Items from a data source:
================

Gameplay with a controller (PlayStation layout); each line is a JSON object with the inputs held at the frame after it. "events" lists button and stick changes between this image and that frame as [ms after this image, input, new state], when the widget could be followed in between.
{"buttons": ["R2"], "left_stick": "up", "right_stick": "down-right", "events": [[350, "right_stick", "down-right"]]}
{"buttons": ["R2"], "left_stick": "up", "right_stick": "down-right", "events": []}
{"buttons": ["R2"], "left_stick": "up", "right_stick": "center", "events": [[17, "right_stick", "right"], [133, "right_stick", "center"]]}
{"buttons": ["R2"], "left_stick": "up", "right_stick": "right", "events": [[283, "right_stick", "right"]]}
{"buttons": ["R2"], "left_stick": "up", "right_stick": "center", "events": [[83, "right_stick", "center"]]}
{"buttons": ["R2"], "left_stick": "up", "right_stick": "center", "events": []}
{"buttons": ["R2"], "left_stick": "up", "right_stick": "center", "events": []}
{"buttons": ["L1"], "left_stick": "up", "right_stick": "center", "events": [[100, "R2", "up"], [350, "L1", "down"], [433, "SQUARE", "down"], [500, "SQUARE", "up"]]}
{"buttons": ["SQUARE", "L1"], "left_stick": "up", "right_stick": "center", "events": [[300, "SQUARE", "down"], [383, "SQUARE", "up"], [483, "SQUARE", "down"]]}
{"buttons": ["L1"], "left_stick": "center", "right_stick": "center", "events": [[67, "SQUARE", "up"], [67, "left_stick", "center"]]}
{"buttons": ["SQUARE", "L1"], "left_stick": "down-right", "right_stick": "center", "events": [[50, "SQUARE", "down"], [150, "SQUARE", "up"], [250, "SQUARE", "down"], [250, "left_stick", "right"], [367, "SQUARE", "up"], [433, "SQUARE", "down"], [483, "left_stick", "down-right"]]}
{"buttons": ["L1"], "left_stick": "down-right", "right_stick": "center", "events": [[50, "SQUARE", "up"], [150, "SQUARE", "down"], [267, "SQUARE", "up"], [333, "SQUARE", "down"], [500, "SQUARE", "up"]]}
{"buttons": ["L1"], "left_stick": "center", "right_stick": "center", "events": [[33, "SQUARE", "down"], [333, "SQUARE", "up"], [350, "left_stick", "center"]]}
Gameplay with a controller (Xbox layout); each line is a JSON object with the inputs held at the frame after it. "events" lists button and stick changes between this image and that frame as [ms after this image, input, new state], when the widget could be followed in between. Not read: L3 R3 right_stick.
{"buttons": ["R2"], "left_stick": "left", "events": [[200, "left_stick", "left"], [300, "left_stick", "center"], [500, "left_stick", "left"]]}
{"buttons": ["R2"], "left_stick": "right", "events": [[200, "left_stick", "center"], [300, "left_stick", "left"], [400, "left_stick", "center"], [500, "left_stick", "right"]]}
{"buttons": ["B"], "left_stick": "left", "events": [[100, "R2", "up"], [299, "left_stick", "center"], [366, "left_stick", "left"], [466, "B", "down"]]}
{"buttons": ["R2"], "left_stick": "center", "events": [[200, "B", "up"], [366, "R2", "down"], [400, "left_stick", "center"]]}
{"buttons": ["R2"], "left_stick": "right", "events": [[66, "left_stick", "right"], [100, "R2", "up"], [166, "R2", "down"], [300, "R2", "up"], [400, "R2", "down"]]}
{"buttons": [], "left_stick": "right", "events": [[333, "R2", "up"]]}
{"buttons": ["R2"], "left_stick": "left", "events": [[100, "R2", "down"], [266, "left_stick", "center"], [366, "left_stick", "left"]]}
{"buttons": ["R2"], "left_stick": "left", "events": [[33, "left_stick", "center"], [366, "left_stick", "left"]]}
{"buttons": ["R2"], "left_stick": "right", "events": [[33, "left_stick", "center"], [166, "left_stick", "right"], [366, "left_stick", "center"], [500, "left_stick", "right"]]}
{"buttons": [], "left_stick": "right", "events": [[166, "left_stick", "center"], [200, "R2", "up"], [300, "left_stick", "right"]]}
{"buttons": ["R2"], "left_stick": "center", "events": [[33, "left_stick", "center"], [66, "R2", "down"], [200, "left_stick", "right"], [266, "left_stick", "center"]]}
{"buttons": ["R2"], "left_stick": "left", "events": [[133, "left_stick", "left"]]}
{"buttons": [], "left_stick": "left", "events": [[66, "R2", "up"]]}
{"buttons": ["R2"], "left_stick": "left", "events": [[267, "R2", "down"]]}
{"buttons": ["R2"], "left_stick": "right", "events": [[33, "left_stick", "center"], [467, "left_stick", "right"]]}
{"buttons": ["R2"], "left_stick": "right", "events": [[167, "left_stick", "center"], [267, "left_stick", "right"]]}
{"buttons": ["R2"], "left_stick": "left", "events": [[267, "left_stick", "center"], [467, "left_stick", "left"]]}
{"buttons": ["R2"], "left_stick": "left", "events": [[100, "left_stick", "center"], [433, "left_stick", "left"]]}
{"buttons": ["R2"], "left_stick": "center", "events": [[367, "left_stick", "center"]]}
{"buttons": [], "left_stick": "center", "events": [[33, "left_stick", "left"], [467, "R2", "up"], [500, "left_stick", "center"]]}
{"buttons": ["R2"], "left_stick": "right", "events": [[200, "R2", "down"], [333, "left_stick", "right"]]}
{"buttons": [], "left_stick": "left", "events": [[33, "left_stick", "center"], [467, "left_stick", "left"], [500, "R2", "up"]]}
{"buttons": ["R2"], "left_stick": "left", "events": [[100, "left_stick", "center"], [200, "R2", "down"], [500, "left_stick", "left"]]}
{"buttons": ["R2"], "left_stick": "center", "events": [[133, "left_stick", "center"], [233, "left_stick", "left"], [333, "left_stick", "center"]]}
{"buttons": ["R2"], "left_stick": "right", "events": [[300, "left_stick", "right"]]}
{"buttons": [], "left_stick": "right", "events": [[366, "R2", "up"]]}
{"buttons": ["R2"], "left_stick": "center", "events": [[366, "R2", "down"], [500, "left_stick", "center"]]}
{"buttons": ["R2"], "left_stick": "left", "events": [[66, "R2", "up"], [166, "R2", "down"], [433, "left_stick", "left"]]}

================

What you need to do: From the entries, report every line in which the string "when" occurs.

Reply to the task:
Gameplay with a controller (PlayStation layout); each line is a JSON object with the inputs held at the frame after it. "events" lists button and stick changes between this image and that frame as [ms after this image, input, new state], when the widget could be followed in between.
Gameplay with a controller (Xbox layout); each line is a JSON object with the inputs held at the frame after it. "events" lists button and stick changes between this image and that frame as [ms after this image, input, new state], when the widget could be followed in between. Not read: L3 R3 right_stick.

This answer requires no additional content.